I would love more training nights! I'm hoping that my squadron (807) will have more. Thats just my thoughts though and don't think that a lot of people from my squadron will agree.


----------



## wannabe SF member (28 Dec 2007)

More training nights? No.
Longer ones? Yes.

Provided of course that they are on the weekend.


----------



## Burrows (30 Dec 2007)

I'm quite fond of my weekends.


----------



## yoman (2 Jan 2008)

Kyle Burrows said:
			
		

> I'm quite fond of my weekends.


I've given half of mine up to cadets every week...


----------



## Moggie (2 Jan 2008)

Background Info on CFAO 49-6 :  (Emphasis is mine)


> In order to respect the provisions of Section 46 of the NDA that requires cadet activities be under the authority and command of the CF, *there is a requirement to have a minimum of one paid cadet instructor present and responsible for each cadet activity.*
> 
> The challenge in implementing this policy is to do so within the current employment guidelines. Currently, Corps/Squadrons are funded for 30 sessions (1/2 day's pay) plus a further 8 days for weekend activities as well as the two days currently allocated for Special Directed Activities (SDA). *This allows for a total of 25 paid days for each established position.* In addition to this, the Corps/Squadron Commanding Officer is allowed an additional 10 days to complete the extra administrative duties associated with that position



Bandmaster is right, the best thing to do is optimize the time we do have.  Not only do many cadets have other commitments, such as sports, volunteering and part time jobs, but in some squadrons, it can actually be impossible to get the supervision needed to have even more training.  Basically, you need a minimum of one paid staff responsible for the event/activity, but CIC officers only have a limited number of days for which they are paid.  You run out of paid days, and you run out of time to run activities.

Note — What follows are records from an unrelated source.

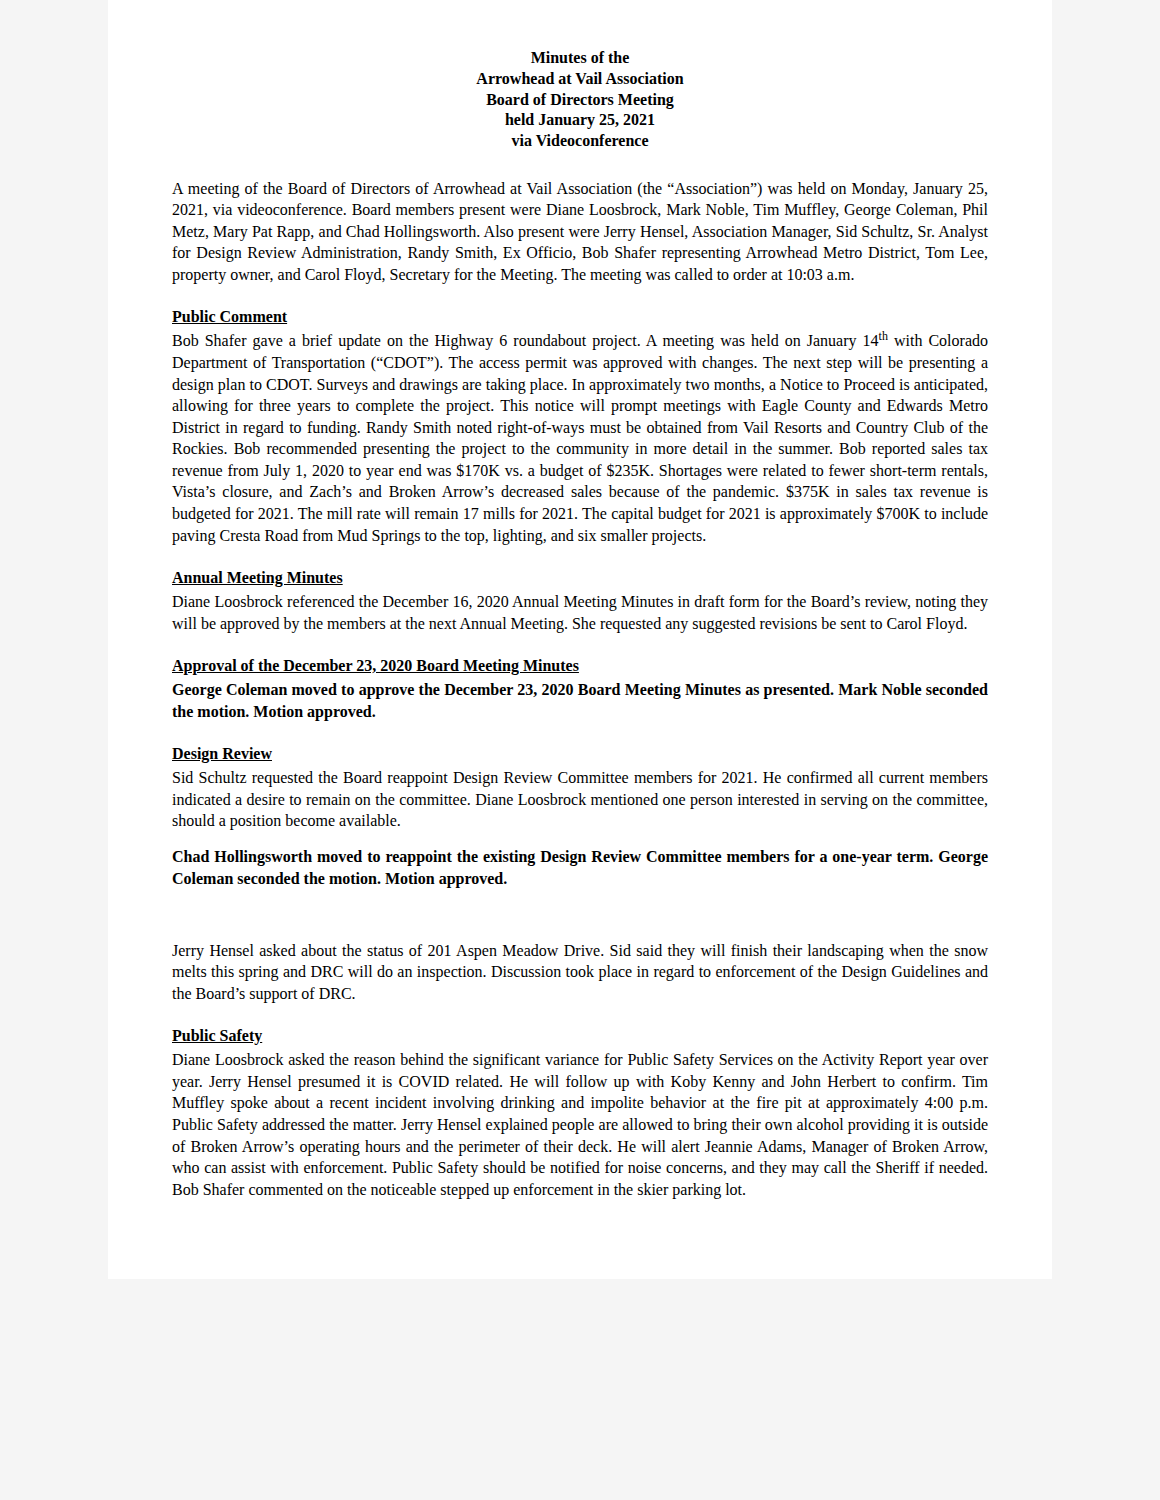Minutes of the
Arrowhead at Vail Association
Board of Directors Meeting
held January 25, 2021
via Videoconference
A meeting of the Board of Directors of Arrowhead at Vail Association (the “Association”) was held on Monday, January 25, 2021, via videoconference. Board members present were Diane Loosbrock, Mark Noble, Tim Muffley, George Coleman, Phil Metz, Mary Pat Rapp, and Chad Hollingsworth. Also present were Jerry Hensel, Association Manager, Sid Schultz, Sr. Analyst for Design Review Administration, Randy Smith, Ex Officio, Bob Shafer representing Arrowhead Metro District, Tom Lee, property owner, and Carol Floyd, Secretary for the Meeting. The meeting was called to order at 10:03 a.m.
Public Comment
Bob Shafer gave a brief update on the Highway 6 roundabout project. A meeting was held on January 14th with Colorado Department of Transportation (“CDOT”). The access permit was approved with changes. The next step will be presenting a design plan to CDOT. Surveys and drawings are taking place. In approximately two months, a Notice to Proceed is anticipated, allowing for three years to complete the project. This notice will prompt meetings with Eagle County and Edwards Metro District in regard to funding. Randy Smith noted right-of-ways must be obtained from Vail Resorts and Country Club of the Rockies. Bob recommended presenting the project to the community in more detail in the summer. Bob reported sales tax revenue from July 1, 2020 to year end was $170K vs. a budget of $235K. Shortages were related to fewer short-term rentals, Vista’s closure, and Zach’s and Broken Arrow’s decreased sales because of the pandemic. $375K in sales tax revenue is budgeted for 2021. The mill rate will remain 17 mills for 2021. The capital budget for 2021 is approximately $700K to include paving Cresta Road from Mud Springs to the top, lighting, and six smaller projects.
Annual Meeting Minutes
Diane Loosbrock referenced the December 16, 2020 Annual Meeting Minutes in draft form for the Board’s review, noting they will be approved by the members at the next Annual Meeting. She requested any suggested revisions be sent to Carol Floyd.
Approval of the December 23, 2020 Board Meeting Minutes
George Coleman moved to approve the December 23, 2020 Board Meeting Minutes as presented. Mark Noble seconded the motion. Motion approved.
Design Review
Sid Schultz requested the Board reappoint Design Review Committee members for 2021. He confirmed all current members indicated a desire to remain on the committee. Diane Loosbrock mentioned one person interested in serving on the committee, should a position become available.
Chad Hollingsworth moved to reappoint the existing Design Review Committee members for a one-year term. George Coleman seconded the motion. Motion approved.
Jerry Hensel asked about the status of 201 Aspen Meadow Drive. Sid said they will finish their landscaping when the snow melts this spring and DRC will do an inspection. Discussion took place in regard to enforcement of the Design Guidelines and the Board’s support of DRC.
Public Safety
Diane Loosbrock asked the reason behind the significant variance for Public Safety Services on the Activity Report year over year. Jerry Hensel presumed it is COVID related. He will follow up with Koby Kenny and John Herbert to confirm. Tim Muffley spoke about a recent incident involving drinking and impolite behavior at the fire pit at approximately 4:00 p.m. Public Safety addressed the matter. Jerry Hensel explained people are allowed to bring their own alcohol providing it is outside of Broken Arrow’s operating hours and the perimeter of their deck. He will alert Jeannie Adams, Manager of Broken Arrow, who can assist with enforcement. Public Safety should be notified for noise concerns, and they may call the Sheriff if needed. Bob Shafer commented on the noticeable stepped up enforcement in the skier parking lot.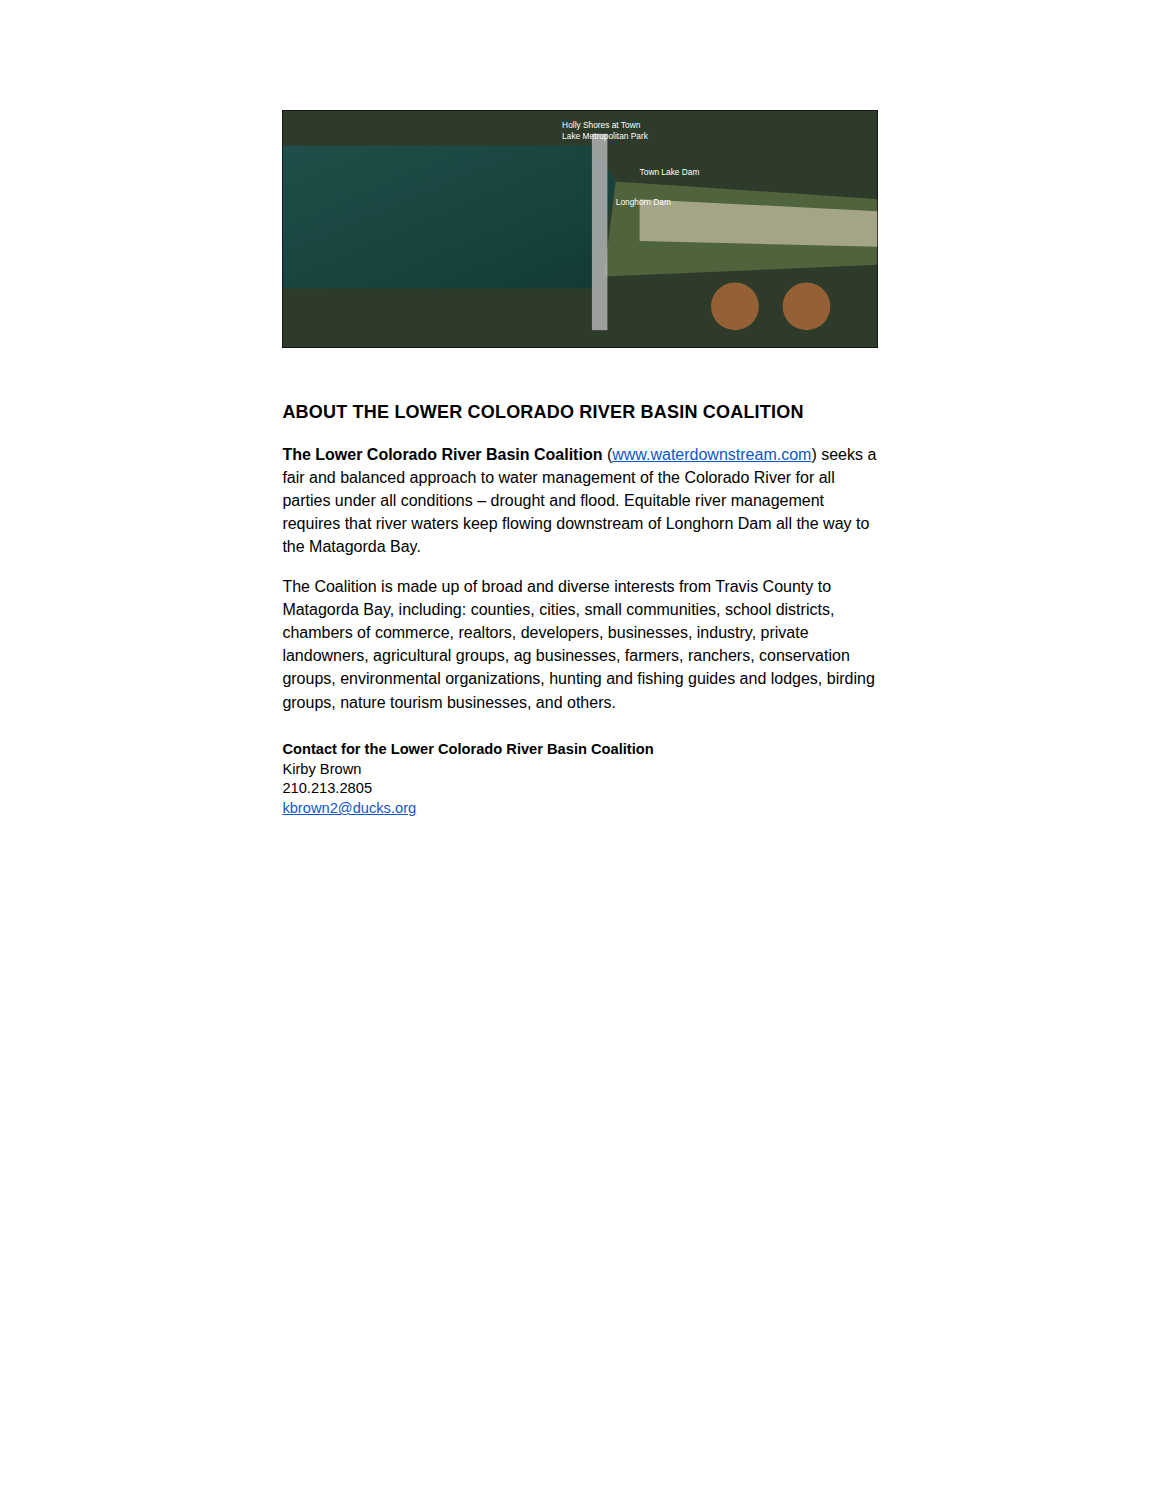ABOUT THE LOWER COLORADO RIVER BASIN COALITION
The Lower Colorado River Basin Coalition (www.waterdownstream.com) seeks a fair and balanced approach to water management of the Colorado River for all parties under all conditions – drought and flood. Equitable river management requires that river waters keep flowing downstream of Longhorn Dam all the way to the Matagorda Bay.
The Coalition is made up of broad and diverse interests from Travis County to Matagorda Bay, including: counties, cities, small communities, school districts, chambers of commerce, realtors, developers, businesses, industry, private landowners, agricultural groups, ag businesses, farmers, ranchers, conservation groups, environmental organizations, hunting and fishing guides and lodges, birding groups, nature tourism businesses, and others.
Contact for the Lower Colorado River Basin Coalition
Kirby Brown
210.213.2805
kbrown2@ducks.org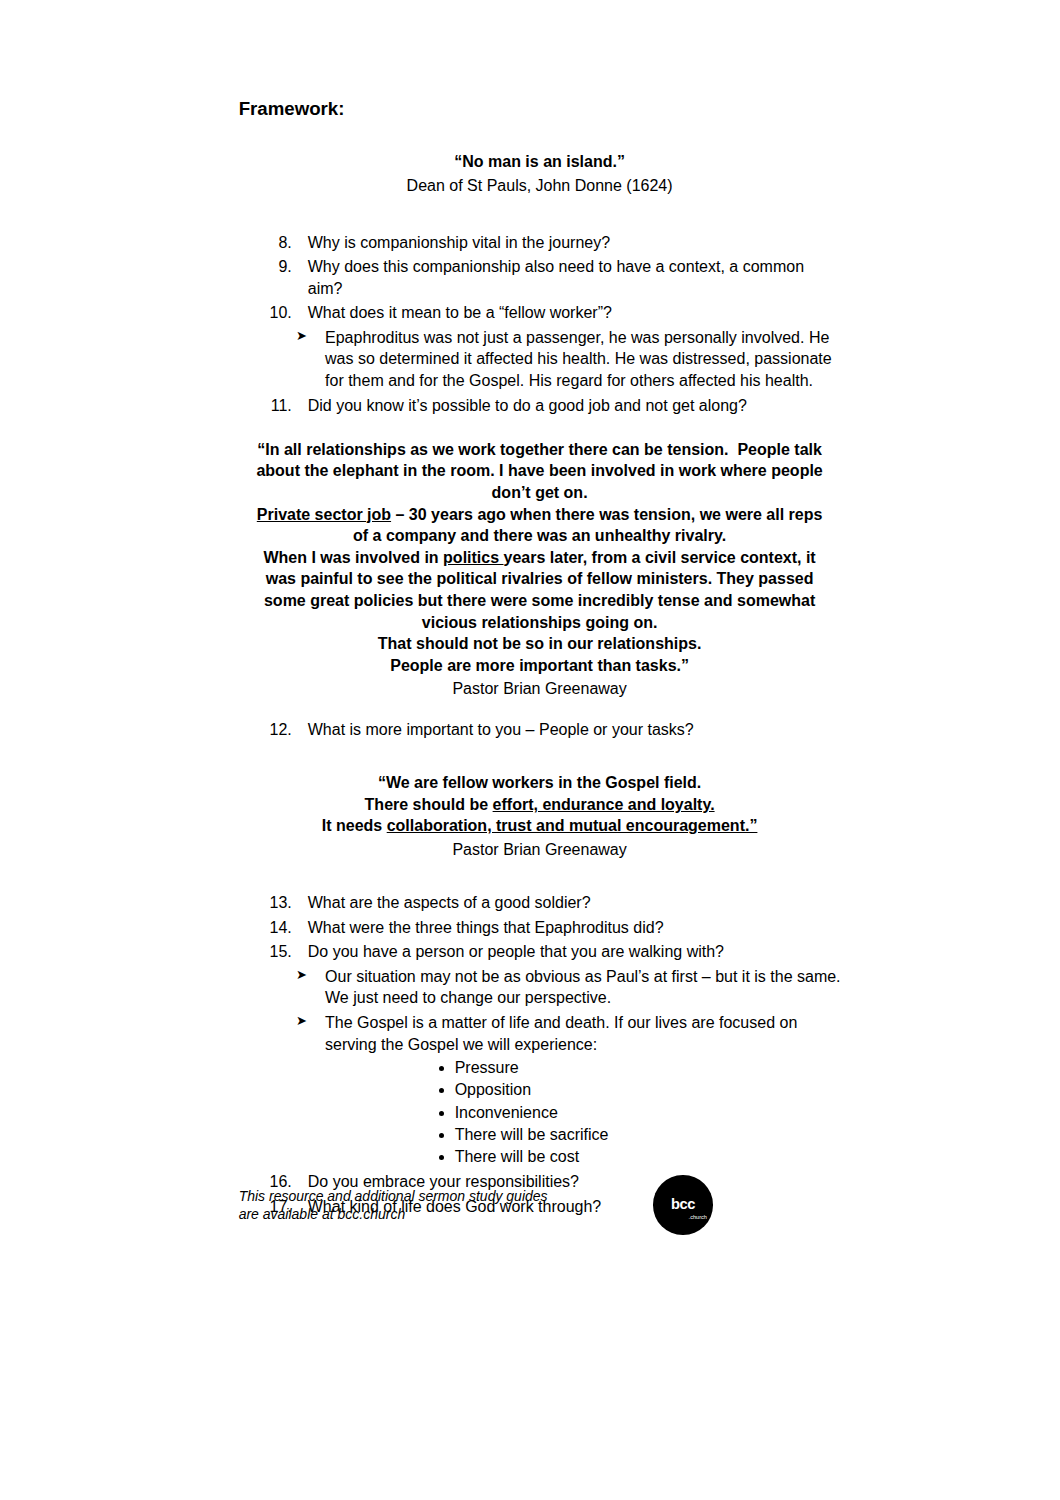Framework:
“No man is an island.”
Dean of St Pauls, John Donne (1624)
Why is companionship vital in the journey?
Why does this companionship also need to have a context, a common aim?
What does it mean to be a “fellow worker”?
Epaphroditus was not just a passenger, he was personally involved. He was so determined it affected his health. He was distressed, passionate for them and for the Gospel. His regard for others affected his health.
Did you know it’s possible to do a good job and not get along?
“In all relationships as we work together there can be tension. People talk about the elephant in the room. I have been involved in work where people don’t get on.
Private sector job – 30 years ago when there was tension, we were all reps of a company and there was an unhealthy rivalry.
When I was involved in politics years later, from a civil service context, it was painful to see the political rivalries of fellow ministers. They passed some great policies but there were some incredibly tense and somewhat vicious relationships going on.
That should not be so in our relationships.
People are more important than tasks.”
Pastor Brian Greenaway
What is more important to you – People or your tasks?
“We are fellow workers in the Gospel field.
There should be effort, endurance and loyalty.
It needs collaboration, trust and mutual encouragement.”
Pastor Brian Greenaway
What are the aspects of a good soldier?
What were the three things that Epaphroditus did?
Do you have a person or people that you are walking with?
Our situation may not be as obvious as Paul’s at first – but it is the same. We just need to change our perspective.
The Gospel is a matter of life and death. If our lives are focused on serving the Gospel we will experience:
Pressure
Opposition
Inconvenience
There will be sacrifice
There will be cost
Do you embrace your responsibilities?
What kind of life does God work through?
This resource and additional sermon study guides
are available at bcc.church
bcc.church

The real issue here is finding ways to optimize the time we DO have.


----------



## Matt_Fisher (9 Jan 2008)

As a former cadet myself, I remember that for alot of our 'extra' training events (i.e. Drill Team, First Aid, Marksmanship, etc.) the CIC and CI staff volunteered their time, as they didn't have the budget to provide for the events over and above the minimum that was provided for in the budget.

Now with CFAO 49-6 taking effect, cadet units are going to feel alot of strain to maintain the level of extra training events.  I imagine that most will end up juggling their CIC budgets so that on a regular parade night, possibly only one of the unit's officers is on paid status, with the rest being non-paid/volunteer status.  Then for the other training events a similar situation will follow.

Also, it may make sense for multiple cadet units (regardless of their respective branch) within close proximity to one another, to pool their CIC resources for collective training events so as to maximize the economy of requiring one paid position supervising the event.  This could be done for events that's training is relatively universal to the 3 cadet branches, i.e. first aid, marksmanship, biathlon, Duke of Edinburgh Award, etc.  That way, the unit's training tempo can continue unhindered by budgetary restrictions caused by CFAO 49-6 which otherwise may have precluded conducting such events.


----------